AIM OF THE TASK
Under no circumstances alter the records; copy each one exactly.

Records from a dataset
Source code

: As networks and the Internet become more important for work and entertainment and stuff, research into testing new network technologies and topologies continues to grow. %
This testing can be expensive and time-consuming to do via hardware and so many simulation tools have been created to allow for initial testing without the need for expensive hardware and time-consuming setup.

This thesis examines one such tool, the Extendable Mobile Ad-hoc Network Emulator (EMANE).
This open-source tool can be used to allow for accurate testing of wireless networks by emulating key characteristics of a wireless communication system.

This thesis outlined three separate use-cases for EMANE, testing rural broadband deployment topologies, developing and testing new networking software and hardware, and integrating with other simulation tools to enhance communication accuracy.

RESULT
Source code

: As networks and the Internet become more important for work and entertainment and stuff, research into testing new network technologies and topologies continues to grow. %
This testing can be expensive and time-consuming to do via hardware and so many simulation tools have been created to allow for initial testing without the need for expensive hardware and time-consuming setup.

This thesis examines one such tool, the Extendable Mobile Ad-hoc Network Emulator (EMANE).
This open-source tool can be used to allow for accurate testing of wireless networks by emulating key characteristics of a wireless communication system.

This thesis outlined three separate use-cases for EMANE, testing rural broadband deployment topologies, developing and testing new networking software and hardware, and integrating with other simulation tools to enhance communication accuracy.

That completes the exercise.